Do yourself a favor and read up on the different types of RAID arrays and plan accordingly. Personally, I use a RAID 10 array with an automated backup to the cloud. I feel with that setup, I’ve done what I can to keep my data safe.
Hi Tom, I have this unit and was wondering if in your opinion the so-dimm memory module could be upgraded to a larger size? Also do you know if the stock memory is ECC?
I have this NAS, and use it for shared video editing storage with 2 editing systems. I wanted to make it work a bit faster, so I bonded the two Ethernet plugs into one “load balancing” 2Gb/s connection.
I got a Netgear GSS116E – ProSAFE 16-port Gigabit Click Switch specifically because it was able to do port aggregation.

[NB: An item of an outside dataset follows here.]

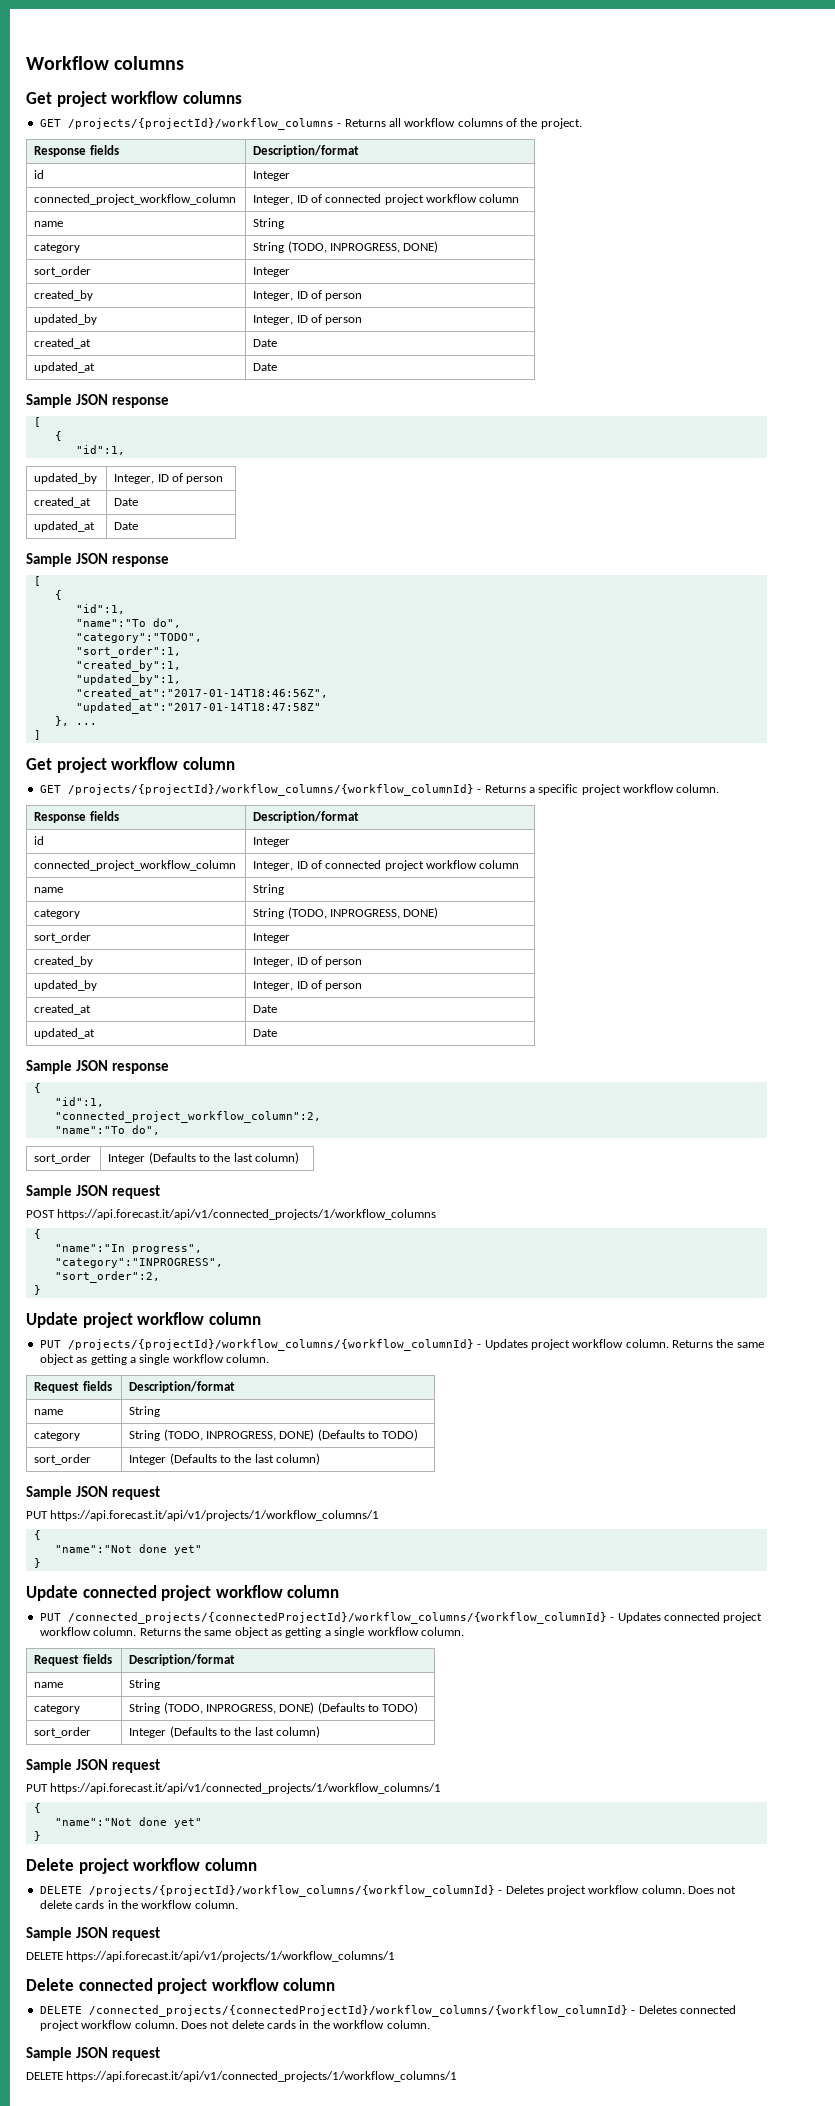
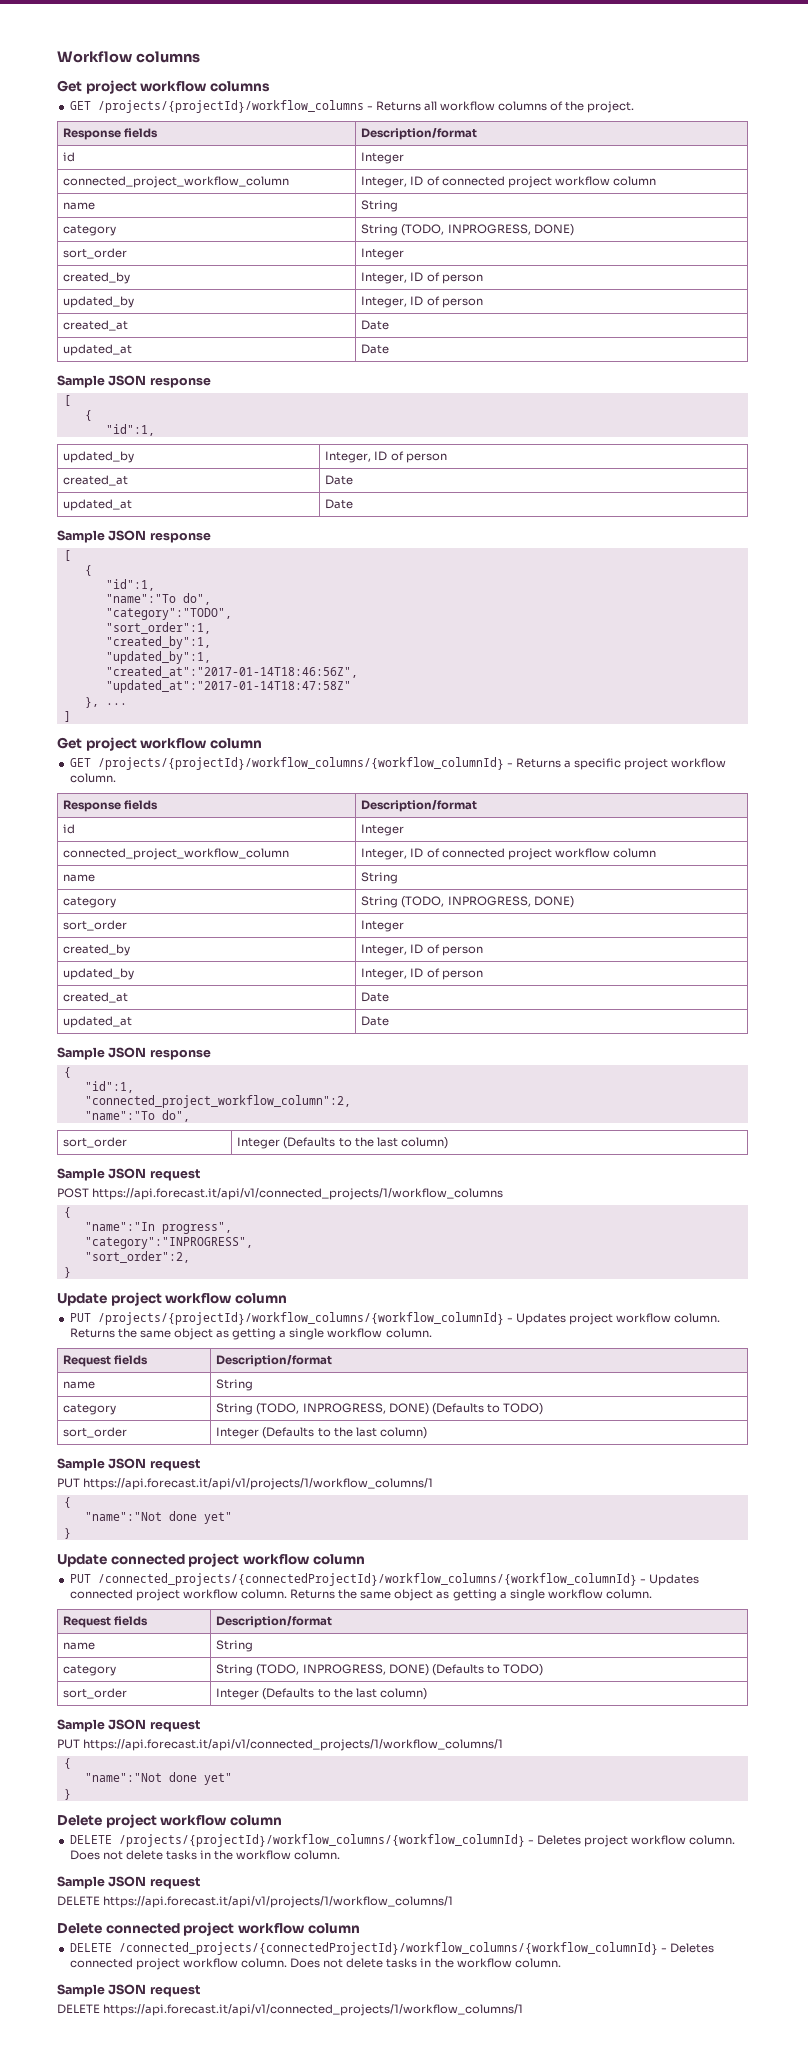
[75,1900,105,1909] cards -> [165,1850,197,1860] tasks
[267,2020,296,2029] cards -> [386,1958,418,1968] tasks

The whole experience turned into a massive pain. I plugged the NAS into two of the switch’s ports and configured the switch to link those two ports together. It wouldn’t work. Eventually, I just tried moving the cables over to NON-aggregated ports on the switch, and the NAS popped right up on the network. I don’t know if the NAS and the GSS116e don’t have compatible port aggregation or what, but it just didn’t work. I do know that the GSS116e only does “static LAGs,” not LACP. According to the NAS’ monitoring info, it is putting out over 200MB/s (>1.6Gbps) with two plain old, unlinked gigabit ethernet ports.
So before you spend the money on a new network switch, try it out with what you have, just linking the ports in the NAS and plugging them into a dumb gig-e switch. That’s the only way I could get this to work.